Ginsburg’s definition is essentially what Girgis, Anderson, and George have called the revisionist definition of marriage in their book, What Is Marriage? Man and Woman: A Defense. Ultimately, these authors find that the revisionist definition is incoherent because the state only has an interest in regulating certain relationships that are sexual and monogamous. The revisionist definition requires neither.

At the end of the day, this is another example of the culture’s march toward a redefinition of marriage. This time it came from the actions and words of a justice outside the walls of the Supreme Court.

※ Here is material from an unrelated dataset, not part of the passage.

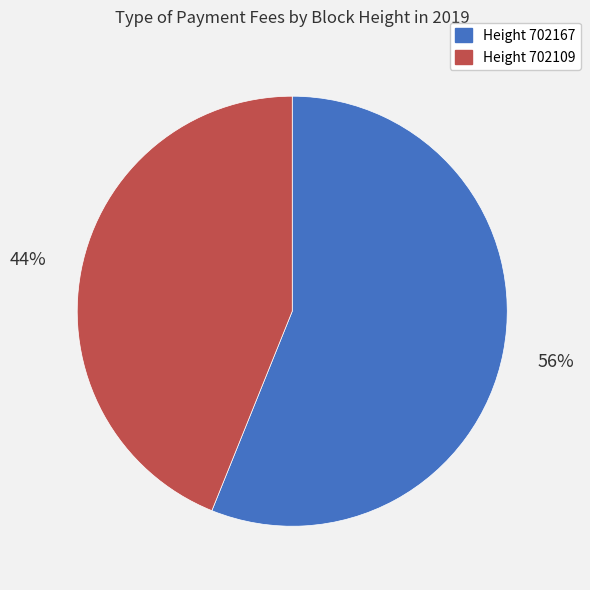

To the nearest percent, what is the average slice percentage?

50%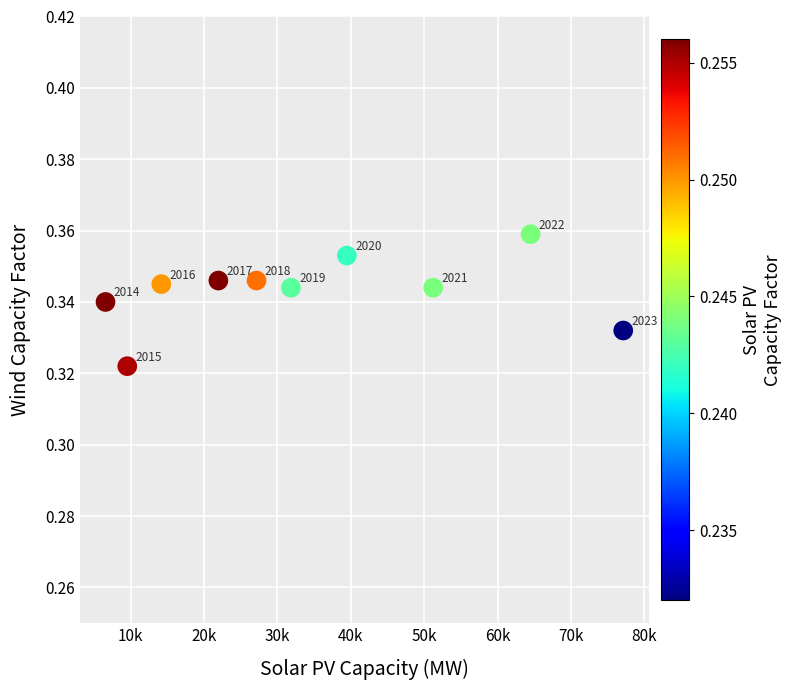

What is the range of X values (max minus min)?

70575.2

May we continue to be diligent to make the case for God’s design for marriage—one man and one woman for a lifetime.

_________________________

Robert Barnes, “Ginsburg will be first justice to officiate at same-sex wedding,” The Washington Post, August 30, 2013.

Brett Zongker, “Justice Ginsburg to officiate at same-sex wedding,” Associated Press, August 30, 2013.

Jim Dalrymple, II, “After 6 months, no ruling on ‘Sister Wives’ polygamy lawsuit,” The Salt Lake Tribune, July 18, 2013.

Sherif Girgis, Ryan T. Anderson, and Robert P. George, What Is Marriage? Man and Woman: A Defense (New York: Encounter, 2012), 15–21.